Steps for Constructing Synthetic Membrane Curvature-Inducing DNA Origami Scaffolds

Abstract

Biological membranes are dynamic cellular barriers that suffer deformation and bending. Despite huge effort in identifying the physical-chemical fundaments of membrane curvature, the particular mechanisms and elements of curvature induction on which cells actually base their membrane transformations are still poorly understood. In this project, we aim to fill this gap by engineering a minimal membrane curvature-inducing scaffold.Due to its exclusive nano-engineering properties, the DNA origami technology was chosen to build synthetic curvature-inducing scaffolds. This state-of-the-art technology enables the folding of long strands of DNA into nano-objects with defined shapes by using sequence-specific short DNA staples. Here, we designed DNA nanostructures with defined curvature and shape, as well as specific membrane binding positions.

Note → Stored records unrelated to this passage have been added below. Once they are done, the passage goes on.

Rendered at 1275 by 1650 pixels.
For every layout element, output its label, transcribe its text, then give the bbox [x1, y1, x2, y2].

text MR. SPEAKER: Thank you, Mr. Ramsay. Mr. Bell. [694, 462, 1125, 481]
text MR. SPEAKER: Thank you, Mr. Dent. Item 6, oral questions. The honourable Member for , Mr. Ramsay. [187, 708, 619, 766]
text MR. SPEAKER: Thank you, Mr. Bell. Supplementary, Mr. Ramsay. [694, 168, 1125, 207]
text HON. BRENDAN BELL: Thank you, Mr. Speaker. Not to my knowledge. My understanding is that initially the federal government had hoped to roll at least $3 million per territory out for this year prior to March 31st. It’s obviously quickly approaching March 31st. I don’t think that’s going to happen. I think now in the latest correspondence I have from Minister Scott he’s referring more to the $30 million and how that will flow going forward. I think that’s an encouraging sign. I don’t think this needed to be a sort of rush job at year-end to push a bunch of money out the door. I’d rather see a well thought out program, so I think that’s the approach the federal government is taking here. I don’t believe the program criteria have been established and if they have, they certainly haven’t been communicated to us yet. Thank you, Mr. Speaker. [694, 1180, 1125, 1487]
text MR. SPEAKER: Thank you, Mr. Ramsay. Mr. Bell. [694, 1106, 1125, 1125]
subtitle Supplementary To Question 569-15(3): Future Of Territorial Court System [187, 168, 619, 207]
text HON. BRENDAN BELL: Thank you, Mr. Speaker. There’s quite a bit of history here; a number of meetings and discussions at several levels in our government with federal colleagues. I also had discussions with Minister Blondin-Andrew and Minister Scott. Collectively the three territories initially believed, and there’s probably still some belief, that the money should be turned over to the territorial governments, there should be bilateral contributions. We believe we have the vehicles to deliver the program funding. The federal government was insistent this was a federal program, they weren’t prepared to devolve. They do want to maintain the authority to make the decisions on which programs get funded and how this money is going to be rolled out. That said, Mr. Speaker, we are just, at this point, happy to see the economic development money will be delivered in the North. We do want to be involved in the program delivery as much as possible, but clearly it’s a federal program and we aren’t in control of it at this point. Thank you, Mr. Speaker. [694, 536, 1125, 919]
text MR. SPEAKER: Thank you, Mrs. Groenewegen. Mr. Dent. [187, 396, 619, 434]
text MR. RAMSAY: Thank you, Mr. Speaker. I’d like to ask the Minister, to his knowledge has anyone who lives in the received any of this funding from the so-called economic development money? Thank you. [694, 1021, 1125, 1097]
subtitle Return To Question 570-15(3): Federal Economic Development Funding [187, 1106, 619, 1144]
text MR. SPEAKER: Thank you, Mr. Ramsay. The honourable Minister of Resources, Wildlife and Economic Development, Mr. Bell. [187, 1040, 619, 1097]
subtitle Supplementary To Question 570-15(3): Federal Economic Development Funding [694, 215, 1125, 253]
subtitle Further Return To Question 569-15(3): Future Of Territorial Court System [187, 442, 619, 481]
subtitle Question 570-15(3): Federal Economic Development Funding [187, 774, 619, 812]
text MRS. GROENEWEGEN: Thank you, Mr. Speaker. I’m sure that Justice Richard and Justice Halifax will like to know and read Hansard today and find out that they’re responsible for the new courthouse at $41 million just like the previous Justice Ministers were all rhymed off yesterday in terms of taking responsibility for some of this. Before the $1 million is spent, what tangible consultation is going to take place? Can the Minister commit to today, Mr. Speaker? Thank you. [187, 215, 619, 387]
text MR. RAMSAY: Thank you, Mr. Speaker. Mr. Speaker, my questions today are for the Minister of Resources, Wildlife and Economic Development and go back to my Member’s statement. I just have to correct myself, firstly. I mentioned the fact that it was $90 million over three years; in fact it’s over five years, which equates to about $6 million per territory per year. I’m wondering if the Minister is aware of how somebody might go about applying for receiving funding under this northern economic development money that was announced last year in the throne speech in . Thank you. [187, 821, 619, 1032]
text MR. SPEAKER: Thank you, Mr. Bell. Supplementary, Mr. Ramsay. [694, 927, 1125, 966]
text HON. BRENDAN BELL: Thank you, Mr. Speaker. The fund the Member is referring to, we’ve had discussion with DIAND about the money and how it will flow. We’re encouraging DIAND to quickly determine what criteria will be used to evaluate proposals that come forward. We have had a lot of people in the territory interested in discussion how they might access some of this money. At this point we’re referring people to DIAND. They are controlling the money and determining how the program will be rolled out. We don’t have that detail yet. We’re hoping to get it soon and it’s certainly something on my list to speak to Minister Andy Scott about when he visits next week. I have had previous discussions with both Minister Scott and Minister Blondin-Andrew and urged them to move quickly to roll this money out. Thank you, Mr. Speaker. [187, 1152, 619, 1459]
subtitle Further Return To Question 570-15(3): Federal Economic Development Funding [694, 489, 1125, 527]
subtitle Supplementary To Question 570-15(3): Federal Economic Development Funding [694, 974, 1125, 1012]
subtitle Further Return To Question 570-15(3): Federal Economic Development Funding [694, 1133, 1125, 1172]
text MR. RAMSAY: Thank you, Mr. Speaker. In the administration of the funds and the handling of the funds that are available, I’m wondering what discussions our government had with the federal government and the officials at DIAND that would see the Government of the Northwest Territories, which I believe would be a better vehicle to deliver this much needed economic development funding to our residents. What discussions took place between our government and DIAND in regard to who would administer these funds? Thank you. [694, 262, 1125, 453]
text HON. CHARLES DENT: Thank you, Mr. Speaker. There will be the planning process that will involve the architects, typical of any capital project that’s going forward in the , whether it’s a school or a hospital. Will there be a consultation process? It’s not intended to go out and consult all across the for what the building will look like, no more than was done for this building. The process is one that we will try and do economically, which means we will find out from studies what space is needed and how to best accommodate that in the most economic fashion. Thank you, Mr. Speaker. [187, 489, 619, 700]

Hybrid origami scaffolds with specific functional membrane-attachment groups have been produced and the interaction of those hybrid scaffolds with lipid membrane model systems was studied, more precisely in terms of localization, membrane density and induction of membrane curvature.By using fluorescence microscopy, we show that the positioning and number of the membrane binding elements are essential to ensure an effective localization of the DNA nanostructures to the membrane. Moreover, the requirements seem to be dependent on the intrinsic curvature of the nanostructures. Interestingly, the quantitative characterization of our minimal membrane-scaffolds through fluorescence correlation spectroscopy (FCS) unravels that they may bind cooperatively to the membrane. In the end, our approach aims to reveal the minimal set of modules needed for shape-dependent induction of membrane curvature.In this work, we have developed and characterized the membrane binding properties of a synthetic membrane scaffold, which can act as biomimetic of the properties of biological scaffolding elements.